QUESTIONS
1 > Answer these questions from the Oursler v. Armstrong opinion, one line each:
(a) In what year did Charles Fulton Oursler marry Rose Karger?
(b) In what country did he obtain his divorce from her?
(c) Which attorney did Mr. Oursler and Grace consult about making their wills?
2 > Carry on the Oursler v. Armstrong opinion from the point where it stops.

EXCERPTED PASSAGE
Oursler v. Armstrong

10 Misc. 2d 654 | N.Y. Sup. Ct. | 1958

Arthur G. Klein, J.

This action as pleaded in the third amended complaint is brought to impress a constructive trust upon property received by Grace Oursler under the will of *655Charles Fulton Oursler and that the defendants be declared to be the trustees for the benefit of the plaintiffs for certain percentages claimed to be due to the plaintiffs.

Findings of fact and conclusions of law have been waived.

The plaintiffs are the children and grandchildren of Charles Fulton Oursler of his first marriage. The defendants are the children of a second marriage contracted by Charles Fulton Oursler and the executors of his estate and the estate of his second wife.

Charles Fulton Oursler married Rose Karger in 1911. There were two children born of this marriage. In 1925 he obtained a divorce from her in Mexico. Three days later, he married Grace Perkins while still in Mexico. Two children were born of that marriage.

The evidence is quite clear that Charles Fulton Oursler maintained parental affection for the children of both his marriages and that he was equally devoted to both sets of children. This is borne out by the testimony of Morris Ernst, the attorney who represented the late Mr. Oursler and his second wife, Grace Oursler, of Henry Denker, an associate, and of John C. Farrar, a book publisher and friend.

For some time prior to March, 1951 both Mr. Oursler and his wife, Grace, concerned themselves with the making of wills and consulted their attorney, Morris Ernst, with respect thereto. They desired to protect the children of both marriages. It was finally determined between them, on advice of counsel, that reciprocal wills should be drawn. On May 161951, they executed reciprocal wills which were identical, except for certain specific bequests. Charles Fulton Oursler and Grace Oursler were named as remainder beneficiary of each other’s estate, with all the children and grandchildren of Charles Fulton Oursler as equal beneficiaries on the death of the survivor of Mr. Oursler or his wife, Grace.

PROVIDED DATA
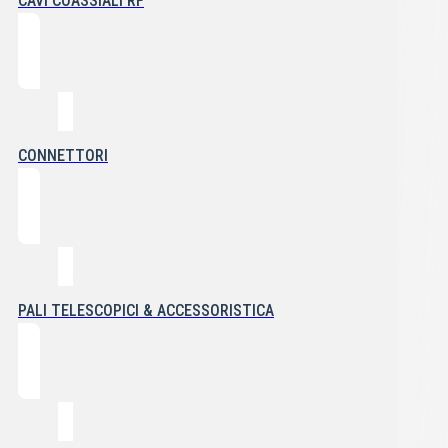
CAVI COASSIALI RF
CONNETTORI
PALI TELESCOPICI & ACCESSORISTICA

TASK RESPONSES
1 >
(a) 1911
(b) Mexico
(c) Morris Ernst

2 >
On May 24, 1952 Charles Fulton Oursler died and his will was probated. Grace Oursler, his widow, received his remainder estate. On January 21, 1955 Grace Oursler changed her will and in her new will she made no provision for the children and grandchildren of the first marriage of her late husband. She, in turn, died on December 15, 1955 and her will, made in 1955 was admitted to probate in the Surrogate’s Court, New York County on January 3, 1956.

This action was brought to declare a constructive trust in favor of those of Charles Fulton Oursler’s issue and descendants, who were omitted in the probated will of Grace Oursler.

*656There is no question in the mind of the court that both Charles Fulton Oursler and his wife, Grace, intended at one time to benefit all of the children of Mr. Oursler, upon the death of the survivor of them. The only point to be resolved is whether this intention can be translated into a solemn promise by Grace Oursler to provide for all the children, a promise upon which her husband relied in making his spouse beneficiary of his remainder estate to the immediate exclusion of his children, the natural objects of his bounty.

The defendants contend: (1) that there was no agreement of any kind as alleged in the complaint; (2) that in any event the alleged agreement is not in writing and, therefore, unenforcible under the Statute of Frauds; and (3) that the testimony of the attorney, Morris Ernst, is inadmissible under sections 353 and 354 of the Civil Practice Act.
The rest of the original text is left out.